Believers prepare for Quebec hero's sainthood
CTV.ca News Staff
Published Thursday, October 14, 2010 8:26PM EDT
Hundreds of Catholics from across the country are gathering in Montreal and at the Vatican to mark a unique journey which began humbly more than a century ago.
Blessed Brother Andre Bessette, a frail orphan who grew to become a folk hero in Quebec, will officially be recognized as a saint at the Vatican during a canonization ceremony on Sunday, more than seven decades after his death.
Renowned among believers for his healing abilities and his role in the creation of Montreal's majestic Saint Joseph's Oratory, Brother Andre lived to the age of 91 and became known in his time as a miracle worker.
Born Alfred Bessette, he was unschooled, illiterate and frail as a younger man, but he joined Montreal's Congregation of Holy Cross and worked as a gatekeeper in a boys' college.
Bessette soon began receiving the needy and the sick and told them to ask Saint Joseph for help. Later, many would say that their prayers had been answered, and for the next 25 years, Bessette would spend his days welcoming people at his small office.
Using money he earned cutting hair at the boys college, he would also construct a tiny chapel in the woods of Mount Royal. That humble chapel would become the site of Saint Joseph's Oratory, which is now the largest church in Canada and is the world's largest shrine dedicated to Saint Joseph.
By the time of his death in the 1937, Bessette had become a hero in Quebec.
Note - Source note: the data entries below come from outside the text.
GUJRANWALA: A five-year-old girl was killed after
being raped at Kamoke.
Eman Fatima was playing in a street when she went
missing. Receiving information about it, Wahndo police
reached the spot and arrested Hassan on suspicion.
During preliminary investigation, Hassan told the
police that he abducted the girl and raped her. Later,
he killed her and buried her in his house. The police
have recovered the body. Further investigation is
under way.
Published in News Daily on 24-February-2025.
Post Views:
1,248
His funeral attracted a million mourners, according to his biography at Saint Joseph's Oratory.
Throughout his life, however, he remained a humble figure.
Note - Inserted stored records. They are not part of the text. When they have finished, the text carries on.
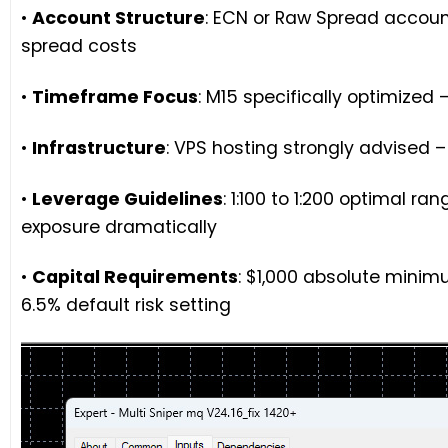
•
Account Structure
: ECN or Raw Spread accou
spread costs
•
Timeframe Focus
: M15 specifically optimize
•
Infrastructure
: VPS hosting strongly advised –
•
Leverage Guidelines
: 1:100 to 1:200 optimal r
exposure dramatically
•
Capital Requirements
: $1,000 absolute mini
6.5% default risk setting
"I am nothing," he once stated. "Only a tool in the hands of Providence, a lowly instrument at the service of Saint Joseph."
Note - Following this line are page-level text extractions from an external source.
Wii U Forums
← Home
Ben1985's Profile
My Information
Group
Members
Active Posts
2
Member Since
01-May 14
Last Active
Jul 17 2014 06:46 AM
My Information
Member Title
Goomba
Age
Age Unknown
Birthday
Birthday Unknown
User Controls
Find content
He also dismissed claims of his healing abilities.
"People are silly to think that I can accomplish miracles! It is God and Saint Joseph who can heal you, not I. I will pray Saint Joseph for you.''
About 900 of the faithful are flying to the Vatican to watch the ceremony, with tour packages selling out well ahead of time.
For those who can't make it to Rome, coming to Montreal to mark the occasion is every bit as special.
"I think this is so huge for Montreal and Quebec," said Suzanne Murphy, who travelled from St. John's, N.L. "I think it's such a wonderful event."
The event will begin in Montreal starting at 4 a.m. local time Sunday, and will be broadcast on a giant screen in the church's crypt.